Friday, August 11, 2017

Back to School!



When I was teaching in the classroom full time, seeing back to school supplies in the stores would make me gulp.

The sales foreshadowed the end of summer; a to-do list in which I had barely made a dent, and the beginning of ten months of 24/7 non-stop work, worry and stress.

But there was a bright spot:  I was able to indulge my love of buying new school supplies.

There's something about the rows and rows of gleaming new pencils, full boxes of crayons and markers with none missing, none broken or dried up, and all the caps intact.

Bright, crisp folders unmarked and untorn, all lined up and ready to go.

Glue sticks with caps and actual glue in them.

I knew there would be kids coming into my class who, for whatever reason, wouldn't have all of the supplies they needed.  I took great pleasure in being able to give them what they needed to participate in class on day one.

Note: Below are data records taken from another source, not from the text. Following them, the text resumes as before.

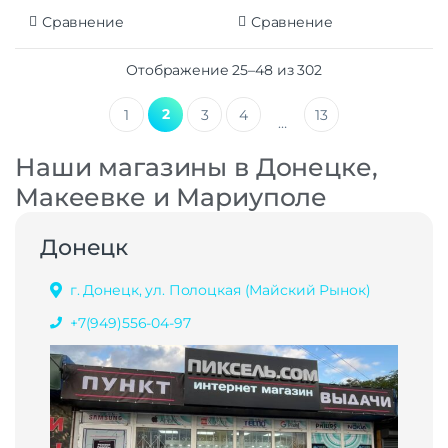
Сравнение
Сравнение
Отображение 25–48 из 302
2
1
3
4
13
…
Наши магазины в Донецке,
Макеевке и Мариуполе
Донецк
г. Донецк, ул. Полоцкая (Майский Рынок)
+7(949)556-04-97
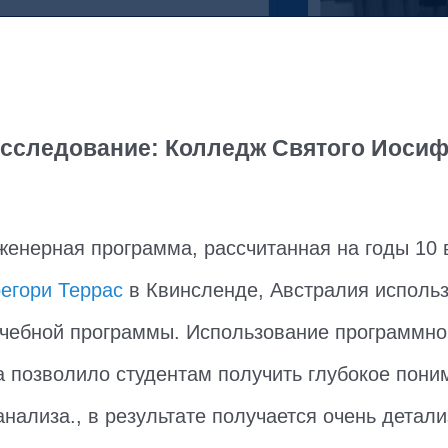
исследование: Колледж Святого Иосиф
енерная программа, рассчитанная на годы 10 
егори Террас
в Квинсленде, Австралия использ
чебной программы. Использование программно
а позволило студентам получить глубокое пони
анализа., в результате получается очень детал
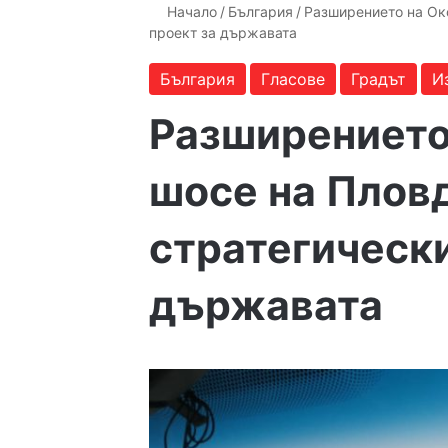
Начало
/
България
/
Разширението на Ок
проект за държавата
България
Гласове
Градът
И
Разширението
шосе на Пловд
стратегически
държавата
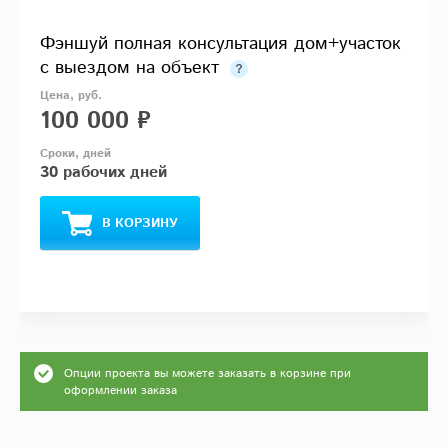
Фэншуй полная консультация дом+участок
с выездом на объект
100 000 ₽
30 рабочих дней
В КОРЗИНУ
Опции проекта вы можете заказать в корзине при
оформлении заказа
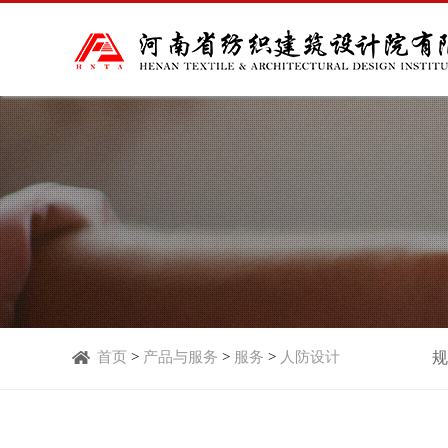
首页
>
产品与服务
>
服务
>
人防设计
规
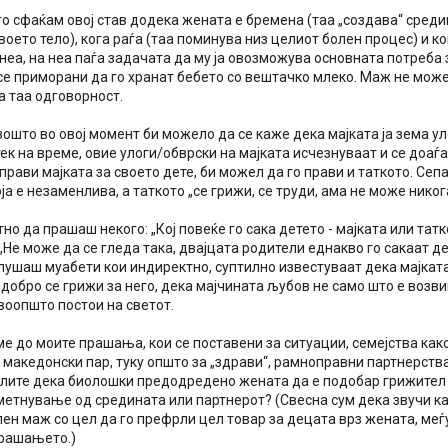
о сфаќам овој став додека жената е бремена (таа „создава“ средина
воето тело), кога раѓа (таа поминува низ целиот болен процес) и к
неа, на неа паѓа задачата да му ја овозможува основната потреба з
се приморани да го хранат бебето со вештачко млеко. Маж не може 
а таа одговорност.
зошто во овој момент би можело да се каже дека мајката ја зема у
тек на време, овие улоги/обврски на мајката исчезнуваат и се доаѓ
прави мајката за своето дете, би можел да го прави и таткото. Сеп
ја е незаменлива, а таткото „се грижи, се труди, ама не може никога
но да прашаш некого: „Кој повеќе го сака детето - мајката или татк
„Не може да се гледа така, двајцата родители еднакво го сакаат де
лушаш муабети кои индиректно, суптилно известуваат дека мајката
јдобро се грижи за него, дека мајчината љубов не само што е возв
воопшто постои на светот.
е до моите прашања, кои се поставени за ситуации, семејства како
 македонски пар, туку општо за „здрави“, рамноправни партнерства
слите дека биолошки предодредено жената да е подобар грижител 
метнување од средината или партнерот? (Свесна сум дека звучи ка
ен маж со цел да го префрли цел товар за децата врз жената, меѓу
рашањето.)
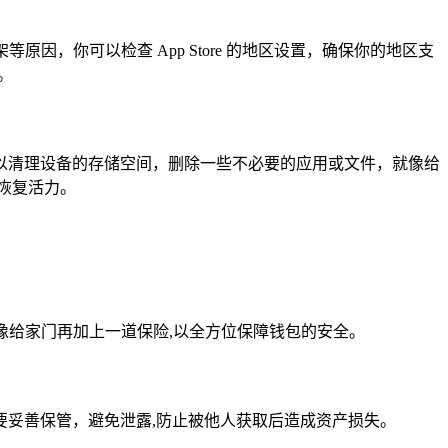
因，你可以检查 App Store 的地区设置，确保你的地区支
。
以清理设备的存储空间，删除一些不必要的应用或文件，就像给
恢复活力。
就像给家门再加上一道保险,以全方位保障钱包的安全。
妥善保管，避免泄露,防止被他人获取后造成资产损失。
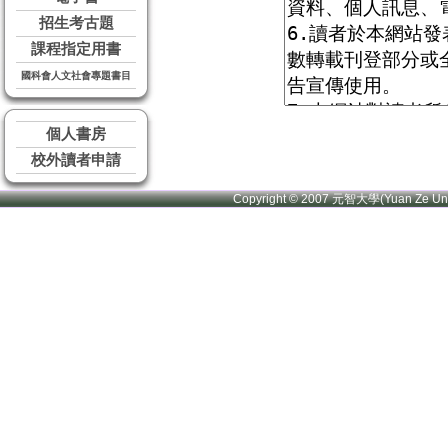
招生考古題
課程指定用書
國科會人文社會專題書目
個人書房
校外讀者申請
Copyright © 2007 元智大學(Yuan Ze U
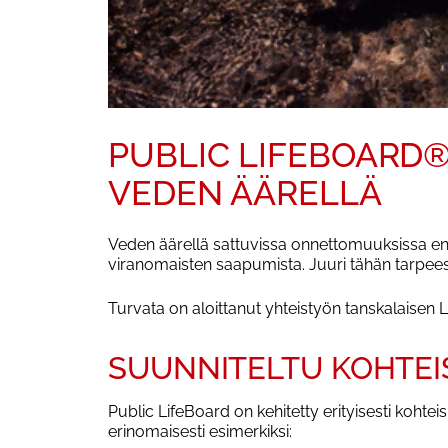
PUBLIC LIFEBOARD®
VEDEN ÄÄRELLÄ
Veden äärellä sattuvissa onnettomuuksissa ensi
viranomaisten saapumista. Juuri tähän tarpees
Turvata on aloittanut yhteistyön tanskalaise
SUUNNITELTU KOHTEIS
Public LifeBoard on kehitetty erityisesti kohtei
erinomaisesti esimerkiksi:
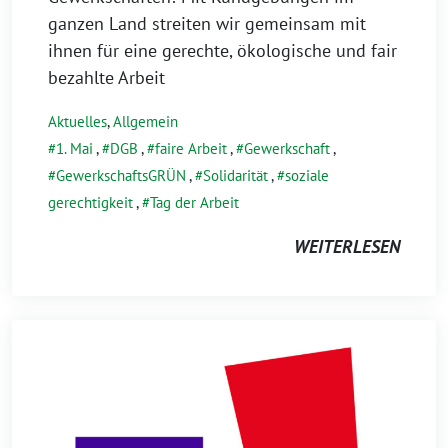
ganzen Land streiten wir gemeinsam mit
ihnen für eine gerechte, ökologische und fair
bezahlte Arbeit
Aktuelles
,
Allgemein
1. Mai
,
DGB
,
faire Arbeit
,
Gewerkschaft
,
GewerkschaftsGRÜN
,
Solidarität
,
soziale
gerechtigkeit
,
Tag der Arbeit
WEITERLESEN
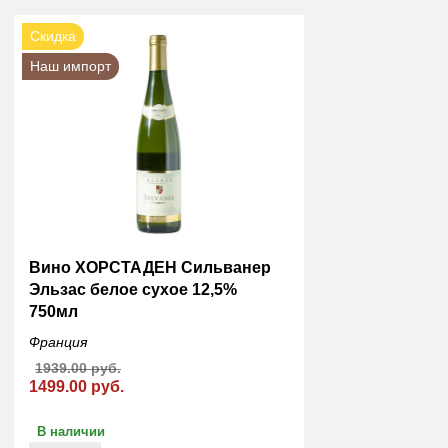
Скидка
Наш импорт
Вино ХОРСТАДЕН Сильванер
Эльзас белое сухое 12,5%
750мл
Франция
1939.00 руб.
1499.00 руб.
В наличии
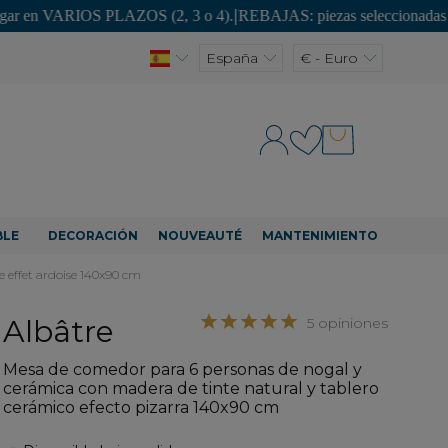
OS PLAZOS (2, 3 o 4).
|
REBAJAS: piezas seleccionadas con hasta un -
España
€ - Euro
BLE
DECORACIÓN
NOUVEAUTÉ
MANTENIMIENTO
e effet ardoise 140x90 cm
Albâtre
5 opiniones
Mesa de comedor para 6 personas de nogal y
cerámica con madera de tinte natural y tablero
cerámico efecto pizarra 140x90 cm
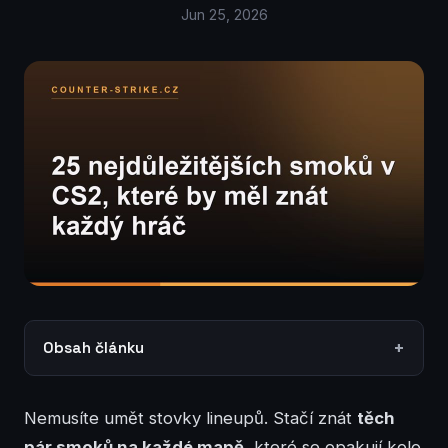
Jun 25, 2026
Obsah článku
Nemusíte umět stovky lineupů. Stačí znát
těch
pár smoků na každé mapě
, které se opakují kolo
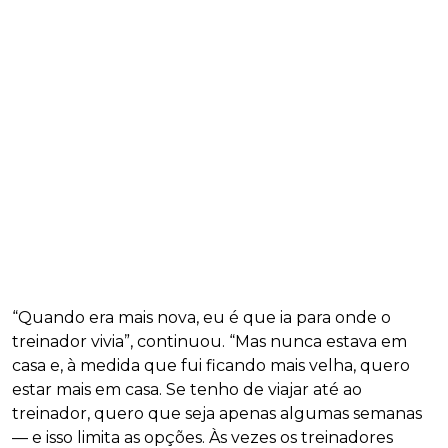
“Quando era mais nova, eu é que ia para onde o
treinador vivia”, continuou. “Mas nunca estava em
casa e, à medida que fui ficando mais velha, quero
estar mais em casa. Se tenho de viajar até ao
treinador, quero que seja apenas algumas semanas
— e isso limita as opções. Às vezes os treinadores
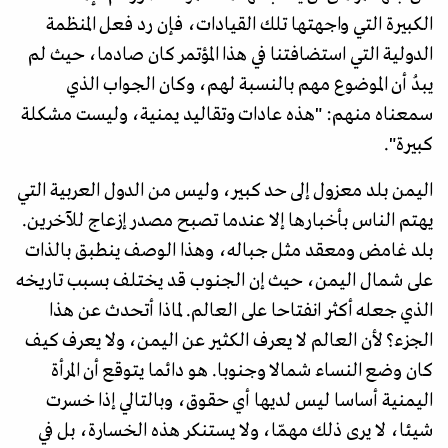
الكبيرة التي واجهتها تلك القيادات، فإن رد فعل المنظمة
الدولية التي استضافتنا في هذا المؤتمر كان صادما، حيث لم
يبدُ أن الموضوع مهم بالنسبة لهم، وكان الجواب الذي
سمعناه منهم: "هذه عادات وتقاليد يمنية، وليست مشكلة
كبيرة".
اليمن بلد معزول إلى حد كبير، وليس من الدول العربية التي
يهتم الناس بأخبارها إلا عندما تصبح مصدر إزعاج للآخرين.
بلد غامض ومعقد مثل جباله، وهذا الوصف ينطبق بالذات
على شمال اليمن، حيث إن الجنوب قد يختلف بسبب تاريخه
الذي جعله أكثر انفتاحا على العالم. لماذا أتحدث عن هذا
الجزء؟ لأن العالم لا يعرف الكثير عن اليمن، ولا يعرف كيف
كان وضع النساء شمالا وجنوبا. هو دائما يتوقع أن المرأة
اليمنية أساسا ليس لديها أي حقوق، وبالتالي إذا خسرت
شيئا، لا يرى ذلك مهمّا، ولا يستنكر هذه الخسارة، بل في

I didn't consider it my business and didn't care whether they lacked supplies because their parents couldn't afford them, or didn't have time to buy them, or just didn't care enough to make sure the kids were ready.

I loved buying them.  I was fortunate enough to be able to do so.  So I loaded the cart with brand new markers, pencils, colored pencils, paper, folders, glue sticks.  It always made me feel well prepared and super organized to have all of this stuff on hand at the beginning of the year.  I had a bunch of stuff, so this would be a great year!  I would be a super teacher!  Clean slate for everyone!

Now that I'm a substitute, I gaze with longing at the back to school sales.

I have supplies I bring with me as a sub, but they last for years.  So try as I might, I can't find any excuse to binge. I miss it, and feel a little sad that I can't particpate in this yearly ritual.

The beginning of the school year is no longer a huge overwhelming work marathon for me--in fact it's  barely a blip on the screen compared to when I had my own classroom and had to begin putting the room together and planning weeks ahead of time.

So, I guess no back-to-school shopping is not a bad trade-off.

But I still miss it.


Wednesday, April 1, 2015

Welcome to the Real World

I've been a teacher for for a total of 35 years.  At the end of my career, I found myself back where I started:  substitute teaching.

I had the idea that subbing was going to be easier for me now, with all of that experience under my belt.  Over the years, I've perfected the Eyes in The Back of My Head,  the Backwards Hall Walking, and the Glare of Extreme Disapproval.  I can tell in an instant if a small person is attempting to lie to me.  I liked to think that I could inspire wonder and curiosity and motivate learners to challenge themselves.

So it was a rude shock to learn that even though all of that stuff is pretty great, in the world of substitute teaching, it means ZIPPO.

Suddenly, I was a total beginner at everything.  I didn't know my way around the buildings. Didn't even know how to find the building or where to park.   Most people I came across did not know me. I didn't know a single kid's name. Couldn't find a band-aid or a paper clip.  The list of things I didn't know was endless.

Not only that, but the kids themselves did not know me and did not particularly care that I considered myself very knowledgeable in the classroom!  I found I could no longer command attention merely by standing silently at the front of the room and waiting for quiet.  I could glare as much as I wanted at an unwanted behavior, and the student in question would take no notice whatsoever of my facial expression.

It was a pretty uncomfortable feeling for me at first.  So I did what teachers do: obsess about it every waking minute and even some of the non-waking minutes to try to figure it out.

I realized that I had not been this far out of my comfort zone in my work life for a very long time.  If I was going to survive as a "sub" I was going to have to leave my know-it-all ego at the door and learn to be comfortable with being a kind of clueless doofus for awhile, learning from kids (teachers) half or just over a third of my age about new teaching strategies and technological innovations.

The effect was immediate and startling.  I began to feel inexplicably more alive, alert,  and even younger in a way. I made mistakes and screwed up (just like a young person! I told myself), but I tried to learn from every single one of them. There were chances to see awesome teachers at work (a chance I seldom had when I was in the classroom) and analyze what made them so great.   I had days that would make you cringe just hearing about them, but I also had moments that thrilled me and filled me with joy.  I learned not to feel foolish when I had no clue what to do, or when things went haywire for no apparent reason.  And, most important, I learned that if I want these kids to care about what I think, I have about 30 seconds to let them know I care about them!

These days, three years and many crazy and wonderful incidents later, I can truly say that I love what I do.  There are still times when I don't have a clue, but I now know that nobody pays attention to that--because none of us have all of the answers.

Well, except maybe the administrators.